Our personal data, including passwords and financial information, is stored on other people’s computers in the cloud or servers owned by companies such as Google, Apple, Facebook and Amazon.
Every page you visit on the internet is stored (hosted) by a company that holds the data at a fee and displays it at any moment should it be called upon to do so.
The companies deploy specialised teams to secure this data and ensure uptime.
But with this convenience comes the danger of intrusion by a hacker or government through malicious attack or influence.
Your information can be stolen, leaked or altered without your consent.
This centralised design has been termed the “original sin” of the internet by the Apache Web Server primary developer, Brian Behlendorf.
Just recently, Apple acquiesced to China’s laws, which compelled it to store cryptographic keys for its Chinese iCloud customers in the country.
China can now use its courts to obtain data from iCloud when it deems necessary.
It could only access through United States courts, which are more stringent regarding privacy and State interference.

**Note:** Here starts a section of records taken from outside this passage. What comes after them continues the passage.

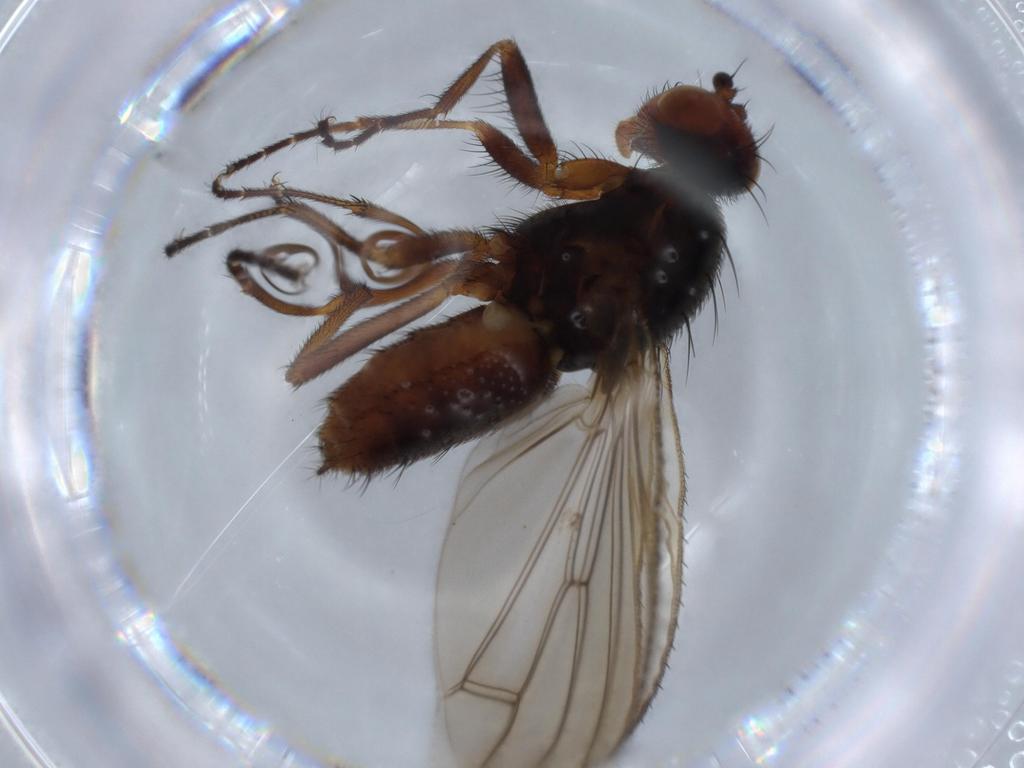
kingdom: Animalia
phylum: Arthropoda
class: Insecta
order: Diptera
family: Heleomyzidae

The security of your data, to a large extent, depends on how secure these third-party services are; so, how much of your information you let out there is crucial.
If you have a Google account and own an Android phone, Google knows much more about you than you realise — where you live and work, which restaurant you frequent and where you have been.

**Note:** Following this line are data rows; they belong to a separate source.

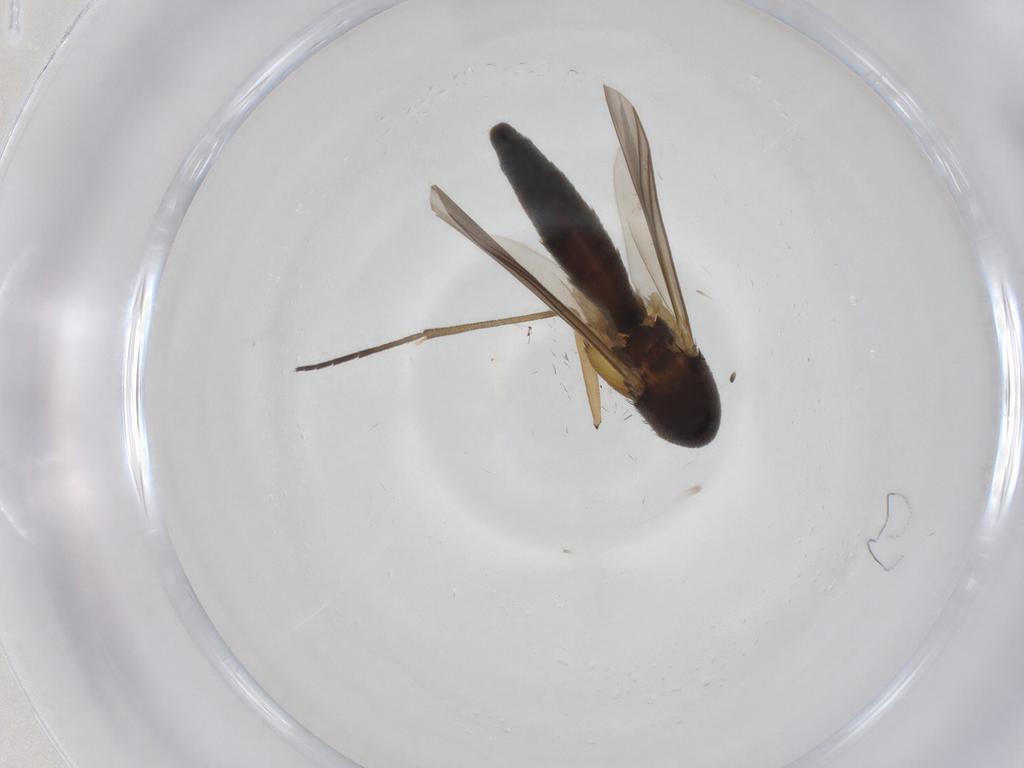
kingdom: Animalia
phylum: Arthropoda
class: Insecta
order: Diptera
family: Mycetophilidae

Your maps app can even draw coordinates of your movement and show you places you have visited if your location settings are on. It has your browsing history.

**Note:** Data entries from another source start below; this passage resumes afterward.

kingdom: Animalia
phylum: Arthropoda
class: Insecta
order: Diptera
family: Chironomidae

With all this data, Google can very well predict your behaviour and deliver advertisements tailored to your taste — the ones you will most likely click on.
If you have enabled Google Photos app, every photo you take with your phone, receive on WhatsApp or email will be synchronised automatically and stored in the cloud.
These can be analysed by Google algorithms and indexed according to places, time or faces.
Yes, Google can collect all photos you and any of your friends appear in and group them together.
It can identify your face and, therefore, knows what you look like. Creepy? You bet.
And that’s not all; with your permission, it allows third-party apps to access your data.
Some allow you to sign in with your Google account and, with this, get access to your name, email address, gender and even location.
There is still much more that we don’t know and Google might be keeping some of the information it considers proprietary.
Facebook is no different; it, too, has loads of information about you, much of which you share voluntarily.
This includes all your social interactions with friends and relatives.
Someone can also find you on Facebook using your phone number or email address and right then know who you are.
Of course there is always a choice or the illusion of it.
These companies would want you to believe that you are in control and you can tweak your privacy settings to be in control of how much of your information is shared.
The efficacy of these private settings is debatable and, even if they were effective, not many users are technically astute to make informed choices.
We still however need to admit that these companies have made our lives much simpler and better.
Google has indexed the entire internet and made access to information easy and free to some extent.
Facebook has created a more interactive and free society where every person has a voice. All these are good things and very empowering.
But there is a trade-off: While we are not expected to pay for these services directly, our information has become the product to be packaged and sold.
This is every advertiser’s Holy Grail and these companies have perfected it.
But then, should we pack and go back to Stone Age?
Of course not! But here is the truth; Facebook or Google has nothing on you that you did not voluntarily give them.
If you can control the source, then you can reduce your vulnerability.
But we need better internet — a distributed decentralised internet where you actually own your data and control what can be done with it.
It will take as a long time to get there but we will. Blockchain is a start.